Refurbished Routers Contain Sensitive Corporate Data

Sanitize IT gear before decommissioning is well-trod cybersecurity advice made to corporations everywhere and yet many persist in disposing of equipment still laden with sensitive data.

See Also: Ceasefire! Agility and Security Find Partnership Working “Better Together” in Cloud Security

Cybersecurity firm Eset says it wasn’t looking to add to copious literature of researchers discovering hidden secrets on secondhand equipment. But an unrelated lab experiment involving more than a dozen used routers nonetheless revealed a wealth of useful information for a cyberattack, company researchers write in a report.

More than half of the examined secondhand routers contained previously used configurations with data on the devices possibly enabling threat actors access the prior owners’ network configurations.

Eset analyzed 16 distinct network devices from medium-sized businesses and found nine devices still held sensitive data.

“Over 56% of the core routers Eset purchased from secondary market vendors contained sensitive data, including corporate credentials, VPN details, cryptographic keys and more,” researchers say.

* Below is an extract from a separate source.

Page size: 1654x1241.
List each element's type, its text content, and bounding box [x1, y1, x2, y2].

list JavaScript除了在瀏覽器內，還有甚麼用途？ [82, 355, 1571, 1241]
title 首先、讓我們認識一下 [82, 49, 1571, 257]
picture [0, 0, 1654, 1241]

A breakdown of the nine routers containing previous configurations show:

• 22% contained customer data;
• 33% exposed data allowing third-party connections to the network;
• 44% had credentials for connecting to other networks as a trusted party;
• 89% itemized connection details for specific applications;
• 89% contained router-to-router authentication keys;
• 100% contained one or more of IPsec or VPN credentials, or hashed root passwords;
• 100% had sufficient data to reliably identify the former owner/operator.

Cameron Camp, the Eset security researcher who led the project, told Information Security Media Group the research came about after the team began a test scenario analyzing Microsoft Exchange and RDP attacks. They noticed the a router bought for the scenario still had data on it.

“We soon realized this was both unintended and potentially very compromising for the original owner, possibly with legal ramifications for them. The consequences of a company’s router on the open market still containing secrets in that it radically shortens the time to attack, and allows access to one of the most-rich sets of data – opening up the numerous ways to get access for a bad actor,” Camp said.

A majority of devices analyzed by the researchers obtained from the secondary market had a “digital blueprint of the company involved, including, but not limited to, core networking information, application data, corporate credentials, and information about partners, vendors and customers.”

Eset disclosed the findings to each identified organization. Some didn’t respond iscovery, “while others showed proficiency, handling the event as a full-blown security breach.”

Tony Anscombe, chief security evangelist at Eset, who also led the research along with Camp, said the findings show that many companies clearly don’t following decommissioning protocols.

“Exploiting a vulnerability or spearphishing for credentials is potentially hard work. But our research shows that there is a much easier way to get your hands on this data and more,” Anscombe said.